Herein lies the nugget of Hamlet’s battle. His will, like any human, yearns for freedom, the freedom to live, the freedom to decide his own fate, yet the situation he finds himself thrust into at the start of the play shows him to be a pawn, essentially, to a greater will, that of his father. This births the conflict within him. He understands his duty full well. His father demands revenge, therefore he must provide it. However, his desire for life, freedom, and self-direction, though unconscious, precipitates a protracted period of avoidance techniques, punctuated by self-abasing soliloquies, wherein he delays his duty for as long as can, to keep himself alive. Hamlet, in Shaw’s words, was “…not really a great man…he was a potential” (Shaw 95) His tragic flaw seems to be that he loved life and tried to find a way to stay with it.

Works Cited

Kumamoto, Chikako. “Shakespeare’s Hamlet.” The Explicator 64.4 (2006): 201-204.

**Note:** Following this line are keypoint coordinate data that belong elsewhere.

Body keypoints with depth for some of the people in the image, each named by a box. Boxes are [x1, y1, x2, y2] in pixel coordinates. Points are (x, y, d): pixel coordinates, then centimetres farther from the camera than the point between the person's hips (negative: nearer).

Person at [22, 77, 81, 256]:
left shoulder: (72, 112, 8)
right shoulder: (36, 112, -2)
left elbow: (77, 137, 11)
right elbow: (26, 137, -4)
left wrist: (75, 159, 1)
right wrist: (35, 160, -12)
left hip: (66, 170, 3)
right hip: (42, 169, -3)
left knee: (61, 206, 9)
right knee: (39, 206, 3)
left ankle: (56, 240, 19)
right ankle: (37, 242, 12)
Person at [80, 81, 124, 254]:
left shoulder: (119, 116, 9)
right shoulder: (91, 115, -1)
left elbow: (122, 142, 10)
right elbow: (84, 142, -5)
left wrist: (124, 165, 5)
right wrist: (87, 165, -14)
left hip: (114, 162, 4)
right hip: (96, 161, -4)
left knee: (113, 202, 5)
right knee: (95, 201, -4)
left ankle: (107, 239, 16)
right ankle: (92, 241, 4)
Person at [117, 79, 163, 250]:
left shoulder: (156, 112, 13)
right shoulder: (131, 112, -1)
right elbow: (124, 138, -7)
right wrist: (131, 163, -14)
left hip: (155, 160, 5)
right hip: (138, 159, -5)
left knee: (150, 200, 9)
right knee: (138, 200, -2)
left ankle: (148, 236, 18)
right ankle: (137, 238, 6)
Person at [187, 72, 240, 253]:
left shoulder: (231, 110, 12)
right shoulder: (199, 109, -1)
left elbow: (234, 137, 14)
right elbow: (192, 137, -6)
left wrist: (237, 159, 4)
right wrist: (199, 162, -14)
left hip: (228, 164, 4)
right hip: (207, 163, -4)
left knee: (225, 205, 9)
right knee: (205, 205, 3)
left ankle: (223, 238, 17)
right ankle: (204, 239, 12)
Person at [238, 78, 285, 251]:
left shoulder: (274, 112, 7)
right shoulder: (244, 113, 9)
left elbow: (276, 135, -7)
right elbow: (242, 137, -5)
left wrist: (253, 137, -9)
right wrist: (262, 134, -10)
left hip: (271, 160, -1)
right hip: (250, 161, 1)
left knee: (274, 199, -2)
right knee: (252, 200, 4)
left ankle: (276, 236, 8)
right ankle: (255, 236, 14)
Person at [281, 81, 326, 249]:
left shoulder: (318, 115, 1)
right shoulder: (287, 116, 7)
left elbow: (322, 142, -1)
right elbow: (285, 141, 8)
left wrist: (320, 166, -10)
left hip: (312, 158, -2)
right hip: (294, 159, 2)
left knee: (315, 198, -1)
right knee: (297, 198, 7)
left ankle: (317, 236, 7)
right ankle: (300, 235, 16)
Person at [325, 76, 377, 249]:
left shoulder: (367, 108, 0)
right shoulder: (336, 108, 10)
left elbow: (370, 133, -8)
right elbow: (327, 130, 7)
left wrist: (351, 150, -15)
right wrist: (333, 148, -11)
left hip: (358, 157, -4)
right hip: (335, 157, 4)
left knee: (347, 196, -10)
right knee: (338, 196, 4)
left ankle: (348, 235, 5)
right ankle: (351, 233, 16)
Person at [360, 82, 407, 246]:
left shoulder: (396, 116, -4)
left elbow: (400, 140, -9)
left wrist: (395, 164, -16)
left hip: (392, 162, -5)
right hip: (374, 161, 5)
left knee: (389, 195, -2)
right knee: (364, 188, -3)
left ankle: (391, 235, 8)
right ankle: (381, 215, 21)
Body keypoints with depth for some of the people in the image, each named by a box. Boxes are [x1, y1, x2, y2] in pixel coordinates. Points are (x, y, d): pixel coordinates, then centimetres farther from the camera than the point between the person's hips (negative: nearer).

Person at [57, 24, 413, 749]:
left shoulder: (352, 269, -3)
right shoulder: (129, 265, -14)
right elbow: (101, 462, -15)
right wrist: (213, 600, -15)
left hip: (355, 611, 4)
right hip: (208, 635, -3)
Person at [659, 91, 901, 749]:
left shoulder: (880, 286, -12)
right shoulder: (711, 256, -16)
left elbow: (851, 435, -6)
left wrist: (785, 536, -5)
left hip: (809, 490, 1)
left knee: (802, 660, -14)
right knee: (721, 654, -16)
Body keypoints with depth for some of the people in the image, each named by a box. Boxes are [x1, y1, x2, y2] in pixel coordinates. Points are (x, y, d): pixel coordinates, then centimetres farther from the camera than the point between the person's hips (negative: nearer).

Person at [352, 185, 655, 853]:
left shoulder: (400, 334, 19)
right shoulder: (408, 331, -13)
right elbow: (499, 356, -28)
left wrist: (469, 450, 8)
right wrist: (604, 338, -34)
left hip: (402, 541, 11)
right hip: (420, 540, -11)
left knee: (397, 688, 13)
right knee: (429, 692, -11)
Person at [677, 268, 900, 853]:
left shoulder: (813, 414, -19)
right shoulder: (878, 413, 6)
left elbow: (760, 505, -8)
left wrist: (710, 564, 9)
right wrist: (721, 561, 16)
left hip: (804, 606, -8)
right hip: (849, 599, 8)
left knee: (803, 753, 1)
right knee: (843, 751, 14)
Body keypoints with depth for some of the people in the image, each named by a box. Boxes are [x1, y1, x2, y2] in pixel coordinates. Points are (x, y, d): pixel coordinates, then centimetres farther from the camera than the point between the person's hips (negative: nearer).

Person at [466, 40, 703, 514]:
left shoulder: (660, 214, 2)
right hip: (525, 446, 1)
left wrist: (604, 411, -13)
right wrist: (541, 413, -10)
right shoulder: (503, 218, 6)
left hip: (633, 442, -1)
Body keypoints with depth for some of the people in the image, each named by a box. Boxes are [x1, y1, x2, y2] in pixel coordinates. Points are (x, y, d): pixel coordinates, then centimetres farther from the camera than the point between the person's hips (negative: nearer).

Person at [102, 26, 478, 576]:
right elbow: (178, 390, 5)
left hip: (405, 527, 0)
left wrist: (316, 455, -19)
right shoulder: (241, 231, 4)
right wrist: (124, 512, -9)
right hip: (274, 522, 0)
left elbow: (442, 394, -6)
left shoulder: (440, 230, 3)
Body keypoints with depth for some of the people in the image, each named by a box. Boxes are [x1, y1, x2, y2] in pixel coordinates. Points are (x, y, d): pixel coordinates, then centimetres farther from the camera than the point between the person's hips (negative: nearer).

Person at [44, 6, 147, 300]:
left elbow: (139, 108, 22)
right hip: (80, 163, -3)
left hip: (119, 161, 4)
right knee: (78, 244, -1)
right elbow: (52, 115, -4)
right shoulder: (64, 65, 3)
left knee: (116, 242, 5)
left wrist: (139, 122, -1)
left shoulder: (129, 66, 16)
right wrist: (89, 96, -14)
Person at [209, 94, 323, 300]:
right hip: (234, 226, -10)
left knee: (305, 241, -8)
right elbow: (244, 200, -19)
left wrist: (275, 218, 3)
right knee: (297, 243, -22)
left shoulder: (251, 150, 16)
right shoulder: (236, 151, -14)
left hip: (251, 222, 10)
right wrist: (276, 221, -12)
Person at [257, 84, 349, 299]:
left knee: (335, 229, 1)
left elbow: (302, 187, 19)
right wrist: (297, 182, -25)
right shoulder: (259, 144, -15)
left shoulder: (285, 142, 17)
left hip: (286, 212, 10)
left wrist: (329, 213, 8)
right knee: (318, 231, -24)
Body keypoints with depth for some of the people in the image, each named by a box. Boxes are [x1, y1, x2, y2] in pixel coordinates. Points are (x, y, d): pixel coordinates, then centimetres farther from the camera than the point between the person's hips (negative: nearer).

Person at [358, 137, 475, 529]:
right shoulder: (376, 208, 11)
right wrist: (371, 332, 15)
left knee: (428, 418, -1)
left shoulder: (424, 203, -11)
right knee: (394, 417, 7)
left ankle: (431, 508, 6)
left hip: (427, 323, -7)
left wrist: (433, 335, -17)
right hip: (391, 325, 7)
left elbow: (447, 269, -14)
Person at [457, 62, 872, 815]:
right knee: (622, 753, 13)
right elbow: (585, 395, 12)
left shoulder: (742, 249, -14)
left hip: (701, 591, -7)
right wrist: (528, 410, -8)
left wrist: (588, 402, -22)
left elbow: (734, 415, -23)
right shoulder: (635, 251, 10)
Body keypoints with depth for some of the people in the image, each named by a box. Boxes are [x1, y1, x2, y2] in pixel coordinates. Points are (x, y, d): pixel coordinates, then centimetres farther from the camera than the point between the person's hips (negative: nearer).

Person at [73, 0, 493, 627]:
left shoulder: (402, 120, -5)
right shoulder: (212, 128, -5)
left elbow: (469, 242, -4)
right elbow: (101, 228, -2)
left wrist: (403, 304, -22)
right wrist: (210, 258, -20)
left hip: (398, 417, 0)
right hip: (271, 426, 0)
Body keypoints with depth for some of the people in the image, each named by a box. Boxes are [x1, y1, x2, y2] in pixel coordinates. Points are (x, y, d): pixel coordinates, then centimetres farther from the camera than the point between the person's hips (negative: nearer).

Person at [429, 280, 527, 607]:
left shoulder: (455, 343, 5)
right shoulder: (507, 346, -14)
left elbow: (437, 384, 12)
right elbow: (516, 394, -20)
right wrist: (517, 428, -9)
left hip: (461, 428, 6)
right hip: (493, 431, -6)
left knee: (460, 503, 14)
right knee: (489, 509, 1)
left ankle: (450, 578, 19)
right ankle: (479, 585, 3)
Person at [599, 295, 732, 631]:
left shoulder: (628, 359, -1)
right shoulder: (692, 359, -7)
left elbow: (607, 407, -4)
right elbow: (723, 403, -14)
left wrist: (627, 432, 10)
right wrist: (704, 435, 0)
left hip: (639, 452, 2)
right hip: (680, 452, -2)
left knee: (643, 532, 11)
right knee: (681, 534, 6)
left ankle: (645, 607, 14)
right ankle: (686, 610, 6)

Moore, Peter R. “Hamlet and the Two Witness Rule.” Notes and Queries 44.4 (1997): 498-502.

Podrug, Dinko. “Through Hamlet to Narrative Medicine and Neuroscience: Literature as a Basic Science of Psychiatry.” Psychiatric Times 22.7 (2005): 23-26.

Shakespeare, William. “Hamlet, Prince of Denmark.” The Annotated Shakespeare. Ed. A.L. Rowse. New York: Greenwich House, 1988. 1731-1803. Print.

Shaw, A.B. “Depressive Illness Delayed Hamlet’s Revenge.” Medical Humanities 28.2 (2002): 92-96.